A proposta de David de sair daquele local em direção ao provável planeta dos Engenheiros e assim descobrir mais sobre os segredos do universo é o suficiente para acender a chama da vida na Dra. Shaw. Após achar que salvou a humanidade, seu instinto científico a faz ignorar o perigo e então ela restaura o ser sintético, dando início a uma saga cósmica que espalhará o terror pelo universo. 

Em Convenant parece que os fatos são ditados pelo determinismo, que os eventos são inevitáveis pois são consequências de eventos anteriores. Não há como mudar o destino. 

Uma nave carregando uma tripulação de colonos em criogenia sofre uma avaria devido a um evento imprevisível no espaço, fato que acarreta uma sequência dupla de acasos. Primeiro, o capitão da tripulação morre por conta de um defeito na cápsula criogênica, ocasionado pelo acidente. Segundo, o novo capitão, Oram (Billy Crudup), é um fanático religioso que conta com baixa aceitação entre a equipe. Por conta desses dois fatos, resolve, para agradar seus comandados, desviar a rota em direção a um planeta desconhecido para investigar uma transmissão enigmática. 

Acontece que os dados apontam que o planeta oferece meios para suportar a vida humana, o que pouparia a todos de passarem mais alguns anos viajando pelo espaço. Neste ponto, parecia que não havia outra maneira de os eventos acontecerem. Estava determinado que a ameaça criada pelos Engenheiros iria encontrar um novo caminho para a destruição da humanidade. 

Uma equipe de reconhecimento desce ao novo mundo e um deles entra em contato com o patógeno negro, que está integrado à vegetação local. Mais uma vez, a fusão com um ser humano dá origem a uma criatura hostil, ainda diferente da versão que conhecemos em O Oitavo Passageiro, mas tão mortal quanto. 

A espécie, chamada de Neomorfo, está se aperfeiçoando, e David, que se tornou um estudioso das formas de vida locais, têm na sua mira uma nave repleta de seres humanos com os quais poderá experimentar novas fórmulas. 

Covenant possui mais sequências de ação que o filme anterior, mas ainda há espaço para reflexões que formam o grande destaque do longa. Dentre a tripulação da Covenant, também há um sintético.
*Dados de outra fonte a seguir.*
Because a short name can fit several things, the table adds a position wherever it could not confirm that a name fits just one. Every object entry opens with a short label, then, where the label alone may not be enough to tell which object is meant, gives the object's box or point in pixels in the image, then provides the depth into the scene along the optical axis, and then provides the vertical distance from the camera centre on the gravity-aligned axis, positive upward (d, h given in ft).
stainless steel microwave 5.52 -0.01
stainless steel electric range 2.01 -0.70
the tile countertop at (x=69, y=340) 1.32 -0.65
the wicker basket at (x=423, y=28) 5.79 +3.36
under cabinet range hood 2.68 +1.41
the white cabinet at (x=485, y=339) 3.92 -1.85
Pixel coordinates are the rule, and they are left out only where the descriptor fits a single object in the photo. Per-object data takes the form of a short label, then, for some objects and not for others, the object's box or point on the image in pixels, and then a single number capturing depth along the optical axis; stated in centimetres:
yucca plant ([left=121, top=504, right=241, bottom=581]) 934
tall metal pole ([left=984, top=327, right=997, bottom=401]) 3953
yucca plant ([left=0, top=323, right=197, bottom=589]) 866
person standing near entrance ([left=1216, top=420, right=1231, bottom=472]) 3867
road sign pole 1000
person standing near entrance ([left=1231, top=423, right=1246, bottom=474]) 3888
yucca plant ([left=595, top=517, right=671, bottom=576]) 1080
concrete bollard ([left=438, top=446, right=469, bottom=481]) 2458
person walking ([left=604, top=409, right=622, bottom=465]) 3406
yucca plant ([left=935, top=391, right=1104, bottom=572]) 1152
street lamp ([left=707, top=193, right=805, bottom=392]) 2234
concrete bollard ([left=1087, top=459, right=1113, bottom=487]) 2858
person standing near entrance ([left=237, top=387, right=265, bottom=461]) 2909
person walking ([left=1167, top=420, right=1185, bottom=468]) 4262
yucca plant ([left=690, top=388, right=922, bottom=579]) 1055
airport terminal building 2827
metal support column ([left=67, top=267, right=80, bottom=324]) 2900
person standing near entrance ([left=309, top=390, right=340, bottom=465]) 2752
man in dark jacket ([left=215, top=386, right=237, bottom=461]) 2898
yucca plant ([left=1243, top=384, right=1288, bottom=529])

Walter é visualmente igual a David, mas um produto aprimorado fisicamente, ainda que mentalmente inferior. Ao contrário de David, ele não consegue criar. Este fato o faz um produto mais estável e confiável. Sua devoção à Daniels (Katherine Waterston), uma das tripulantes e a protagonista deste capítulo, é completa. 

David e Walter tentam dialogar, estabelecer um vínculo entre eles. São iguais apenas no exterior. David acredita ser melhor que seu criador, Weyland, porque se acha imortal, mas não percebe que não é verdade, que mesmo seres sintéticos perecem com o tempo. Poderia ter uma “vida” muito mais longínqua, mas mesmo que não seja feito de pele e ossos, seus componentes se deterioram naturalmente. 

O irremediável e trágico destino dos protagonistas da franquia Alien

Ao final de Convenant, o destino trágico que parece se abater em todos os protagonistas da franquia mais uma vez se confirma. Mesmo que sobrevivam ao final do filme, no seguinte descobrimos que acontecera um desastre. A Dra. Shaw se torna cobaia dos experimentos genéticos de David. Daniels provavelmente terá o mesmo destino, enganada pelo ser sintético. 

Ripley, única sobrevivente dos eventos de O Oitavo Passageiro (Alien, 1979), é usada pela corporação para obtenção de uma mostra do Xenomorfo. Sua luta para salvar uma criança em O Resgate (Aliens, 1986) se mostra totalmente inútil em Alien 3 (Alien³, 1992), onde ela mesma encontra seu derradeiro fim. 

Todas as três protagonistas (Shaw, Daniels e Ripley) lutaram bastante, mas apenas adiaram o que parece ser inevitável na franquia, a morte direta ou indireta pelo misterioso óleo negro criado pelos Engenheiros.

Em todos os capítulos da franquia Alien, o futuro é tão estéril quanto o vácuo do espaço. Isso é apresentado com ainda mais clareza no recente Alien Romulus (2024), ambientado inicialmente em uma colônia de mineração, onde os trabalhadores são tratados como lixo pela megacorporação que comanda o local. 

Romulus apresenta uma nova heroína, Rain (Cailee Spaeny). Situado após os eventos apresentados em Alien: O Oitavo Passageiro, não apresenta uma adição significativa à saga espacial, ao menos até então. Resta aguardar se Rain vai ter o mesmo destino das outras três antagonistas da criação dos Engenheiros.